Cem Türkmen

Personal information
- Full name: Cem Tuna Türkmen
- Date of birth: 29 March 2002 (age 23)
- Place of birth: Cologne, Germany
- Height: 1.78 m (5 ft 10 in)
- Position: Midfielder

Team information
- Current team: Bandırmaspor
- Number: 18

Youth career
- 0000–2009: SuS Nippes
- 2009–2021: Bayer Leverkusen

Senior career*
- Years: Team / Apps / (Gls)
- 2020–2021: Bayer Leverkusen / 0 / (0)
- 2021–2023: Clermont / 0 / (0)
- 2021–2023: → Austria Lustenau (loan) / 57 / (1)
- 2023–2025: Ankaragücü / 30 / (0)
- 2025–: Bandırmaspor / 8 / (0)

International career^{‡}
- 2019: Turkey U17 / 1 / (0)
- 2022–2023: Turkey U21 / 10 / (0)

= Cem Türkmen =

German-Turkish footballer

Cem Tuna Türkmen (born 29 March 2002) is a footballer who plays as a midfielder for TFF 1. Lig club Bandırmaspor. Born in Germany, Türkmen is a former youth international for Turkey.

==Career==
Türkmen made his professional debut for Bayer Leverkusen in the UEFA Europa League on 3 December 2020, coming on as a substitute in the 67th minute for Nadiem Amiri against Ligue 1 side Nice. The away match finished as a 3–2 win for Leverkusen.

On 12 July 2021, Türkmen signed with Ligue 1 club Clermont Foot on a free transfer and then immediately loaned to Austrian club Austria Lustenau.

On July 28, 2023, he signed a 3-year contract with Süper Lig club Ankaragücü.
..........
--- PROBLEMS TO WORK ON ---
1: Repeat everything in the Cem Türkmen profile from "Cem Tuna Türkmen (born" down to "win for Leverkusen.", word for word.
2: List every club named in the senior career section of the Cem Türkmen profile.
The material that comes next is separate from the Cem Türkmen profile.
..........
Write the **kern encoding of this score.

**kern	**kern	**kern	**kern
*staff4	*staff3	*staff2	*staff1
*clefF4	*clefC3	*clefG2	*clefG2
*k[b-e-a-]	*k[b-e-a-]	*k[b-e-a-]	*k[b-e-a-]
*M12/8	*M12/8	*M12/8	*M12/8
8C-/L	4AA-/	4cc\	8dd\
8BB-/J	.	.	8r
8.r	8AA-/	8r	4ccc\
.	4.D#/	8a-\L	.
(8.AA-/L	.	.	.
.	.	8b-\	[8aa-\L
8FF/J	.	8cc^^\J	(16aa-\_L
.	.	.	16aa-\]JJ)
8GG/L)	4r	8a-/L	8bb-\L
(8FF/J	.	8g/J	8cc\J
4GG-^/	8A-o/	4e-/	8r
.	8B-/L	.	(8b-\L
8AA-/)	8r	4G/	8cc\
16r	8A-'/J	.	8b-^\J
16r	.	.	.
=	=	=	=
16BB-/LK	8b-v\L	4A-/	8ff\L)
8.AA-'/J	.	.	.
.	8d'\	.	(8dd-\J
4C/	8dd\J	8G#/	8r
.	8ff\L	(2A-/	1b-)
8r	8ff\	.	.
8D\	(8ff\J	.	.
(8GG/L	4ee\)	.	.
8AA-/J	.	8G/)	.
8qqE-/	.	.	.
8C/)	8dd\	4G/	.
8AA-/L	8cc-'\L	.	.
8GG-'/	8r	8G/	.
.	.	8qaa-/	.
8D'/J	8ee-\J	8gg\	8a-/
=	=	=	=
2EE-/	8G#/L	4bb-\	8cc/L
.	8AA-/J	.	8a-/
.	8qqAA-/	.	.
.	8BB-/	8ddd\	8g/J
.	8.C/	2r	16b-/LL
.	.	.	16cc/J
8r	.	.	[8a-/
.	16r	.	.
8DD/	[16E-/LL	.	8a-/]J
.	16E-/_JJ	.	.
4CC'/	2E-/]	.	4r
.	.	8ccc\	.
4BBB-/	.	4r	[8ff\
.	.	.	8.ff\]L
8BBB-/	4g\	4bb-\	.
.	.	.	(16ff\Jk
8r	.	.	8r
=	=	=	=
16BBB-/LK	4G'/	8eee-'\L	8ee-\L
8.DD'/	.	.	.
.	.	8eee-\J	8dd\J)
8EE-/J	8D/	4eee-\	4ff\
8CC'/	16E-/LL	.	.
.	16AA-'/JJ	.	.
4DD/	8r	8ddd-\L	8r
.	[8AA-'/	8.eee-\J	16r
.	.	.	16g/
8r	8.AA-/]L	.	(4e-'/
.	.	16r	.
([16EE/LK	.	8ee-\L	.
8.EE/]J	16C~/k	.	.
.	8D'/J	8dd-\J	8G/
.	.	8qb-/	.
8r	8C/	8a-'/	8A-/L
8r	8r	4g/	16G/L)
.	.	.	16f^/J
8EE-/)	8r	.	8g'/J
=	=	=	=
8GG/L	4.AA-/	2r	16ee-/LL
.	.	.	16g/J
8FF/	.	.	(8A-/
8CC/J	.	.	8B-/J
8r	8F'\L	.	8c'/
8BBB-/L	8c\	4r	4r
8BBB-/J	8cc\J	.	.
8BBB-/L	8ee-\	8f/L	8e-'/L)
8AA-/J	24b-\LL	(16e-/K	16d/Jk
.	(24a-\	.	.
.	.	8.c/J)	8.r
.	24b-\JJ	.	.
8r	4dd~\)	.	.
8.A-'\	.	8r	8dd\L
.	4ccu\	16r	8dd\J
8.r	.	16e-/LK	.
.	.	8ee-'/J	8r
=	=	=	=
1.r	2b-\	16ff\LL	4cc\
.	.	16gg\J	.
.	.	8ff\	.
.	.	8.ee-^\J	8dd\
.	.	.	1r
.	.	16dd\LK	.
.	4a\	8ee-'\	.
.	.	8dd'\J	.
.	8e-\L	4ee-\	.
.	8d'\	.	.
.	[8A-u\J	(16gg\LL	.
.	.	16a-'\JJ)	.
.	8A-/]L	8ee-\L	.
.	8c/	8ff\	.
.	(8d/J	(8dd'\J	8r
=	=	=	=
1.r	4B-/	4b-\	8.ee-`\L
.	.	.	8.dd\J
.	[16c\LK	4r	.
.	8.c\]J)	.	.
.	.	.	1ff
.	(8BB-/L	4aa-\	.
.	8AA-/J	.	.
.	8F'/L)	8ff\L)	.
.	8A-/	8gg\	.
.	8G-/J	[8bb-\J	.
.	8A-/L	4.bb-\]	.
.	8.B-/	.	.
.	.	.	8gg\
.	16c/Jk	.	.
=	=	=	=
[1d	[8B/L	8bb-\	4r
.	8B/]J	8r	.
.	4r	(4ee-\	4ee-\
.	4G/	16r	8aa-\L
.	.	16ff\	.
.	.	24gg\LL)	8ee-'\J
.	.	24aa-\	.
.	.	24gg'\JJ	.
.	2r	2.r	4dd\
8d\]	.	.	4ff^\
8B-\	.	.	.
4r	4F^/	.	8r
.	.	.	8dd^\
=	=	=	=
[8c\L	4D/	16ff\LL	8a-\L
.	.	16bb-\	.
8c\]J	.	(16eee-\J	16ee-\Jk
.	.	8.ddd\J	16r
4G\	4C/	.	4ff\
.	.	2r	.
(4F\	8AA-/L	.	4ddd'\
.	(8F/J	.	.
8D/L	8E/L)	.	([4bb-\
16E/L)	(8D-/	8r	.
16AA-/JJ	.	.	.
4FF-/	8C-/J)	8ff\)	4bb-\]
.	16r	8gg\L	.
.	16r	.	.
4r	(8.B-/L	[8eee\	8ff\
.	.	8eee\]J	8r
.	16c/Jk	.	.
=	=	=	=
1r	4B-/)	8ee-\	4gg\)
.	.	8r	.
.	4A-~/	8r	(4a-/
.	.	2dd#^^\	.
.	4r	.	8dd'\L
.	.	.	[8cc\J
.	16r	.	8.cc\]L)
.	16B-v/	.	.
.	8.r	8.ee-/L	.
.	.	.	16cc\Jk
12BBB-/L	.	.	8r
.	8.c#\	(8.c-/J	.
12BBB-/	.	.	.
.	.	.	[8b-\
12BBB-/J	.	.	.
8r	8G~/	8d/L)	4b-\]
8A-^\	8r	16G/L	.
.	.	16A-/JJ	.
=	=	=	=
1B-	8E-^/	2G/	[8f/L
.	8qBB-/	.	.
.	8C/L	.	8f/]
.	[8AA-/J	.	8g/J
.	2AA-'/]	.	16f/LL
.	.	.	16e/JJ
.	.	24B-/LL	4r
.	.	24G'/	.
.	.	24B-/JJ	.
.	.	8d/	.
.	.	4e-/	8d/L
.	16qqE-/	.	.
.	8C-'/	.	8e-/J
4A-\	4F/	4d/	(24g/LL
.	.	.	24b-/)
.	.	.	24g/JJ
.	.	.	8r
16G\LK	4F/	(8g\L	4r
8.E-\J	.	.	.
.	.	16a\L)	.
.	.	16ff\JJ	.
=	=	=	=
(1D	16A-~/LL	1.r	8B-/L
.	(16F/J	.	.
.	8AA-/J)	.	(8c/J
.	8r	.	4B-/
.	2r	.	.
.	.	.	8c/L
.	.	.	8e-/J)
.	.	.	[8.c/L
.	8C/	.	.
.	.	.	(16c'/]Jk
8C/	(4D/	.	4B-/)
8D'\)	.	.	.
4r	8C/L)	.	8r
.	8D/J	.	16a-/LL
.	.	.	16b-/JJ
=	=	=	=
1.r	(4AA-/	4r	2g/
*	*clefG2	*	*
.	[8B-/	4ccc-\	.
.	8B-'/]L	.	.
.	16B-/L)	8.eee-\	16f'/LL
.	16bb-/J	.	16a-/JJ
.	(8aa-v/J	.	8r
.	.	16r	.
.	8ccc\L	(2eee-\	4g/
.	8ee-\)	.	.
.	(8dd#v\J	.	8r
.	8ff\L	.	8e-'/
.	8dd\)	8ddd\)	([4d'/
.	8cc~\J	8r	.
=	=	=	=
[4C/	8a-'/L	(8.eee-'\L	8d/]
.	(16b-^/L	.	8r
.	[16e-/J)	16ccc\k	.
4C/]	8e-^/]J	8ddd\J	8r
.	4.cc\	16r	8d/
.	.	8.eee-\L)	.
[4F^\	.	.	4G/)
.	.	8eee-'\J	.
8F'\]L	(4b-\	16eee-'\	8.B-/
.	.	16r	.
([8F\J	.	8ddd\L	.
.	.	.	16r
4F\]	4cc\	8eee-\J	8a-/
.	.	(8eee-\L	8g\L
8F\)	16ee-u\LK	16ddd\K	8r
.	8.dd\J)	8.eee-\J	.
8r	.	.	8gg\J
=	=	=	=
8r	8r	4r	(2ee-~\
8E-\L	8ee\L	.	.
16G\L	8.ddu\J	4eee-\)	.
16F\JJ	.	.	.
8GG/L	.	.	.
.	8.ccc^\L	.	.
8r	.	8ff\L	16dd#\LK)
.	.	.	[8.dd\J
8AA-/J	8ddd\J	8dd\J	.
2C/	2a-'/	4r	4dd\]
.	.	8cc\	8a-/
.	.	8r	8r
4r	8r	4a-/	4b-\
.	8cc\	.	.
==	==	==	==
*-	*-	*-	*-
..........
--- RESULTS IN ORDER ---
1:
Cem Tuna Türkmen (born 29 March 2002) is a footballer who plays as a midfielder for TFF 1. Lig club Bandırmaspor. Born in Germany, Türkmen is a former youth international for Turkey.

==Career==
Türkmen made his professional debut for Bayer Leverkusen in the UEFA Europa League on 3 December 2020, coming on as a substitute in the 67th minute for Nadiem Amiri against Ligue 1 side Nice. The away match finished as a 3–2 win for Leverkusen.

2:
- Bayer Leverkusen
- Clermont
- Austria Lustenau
- Ankaragücü
- Bandırmaspor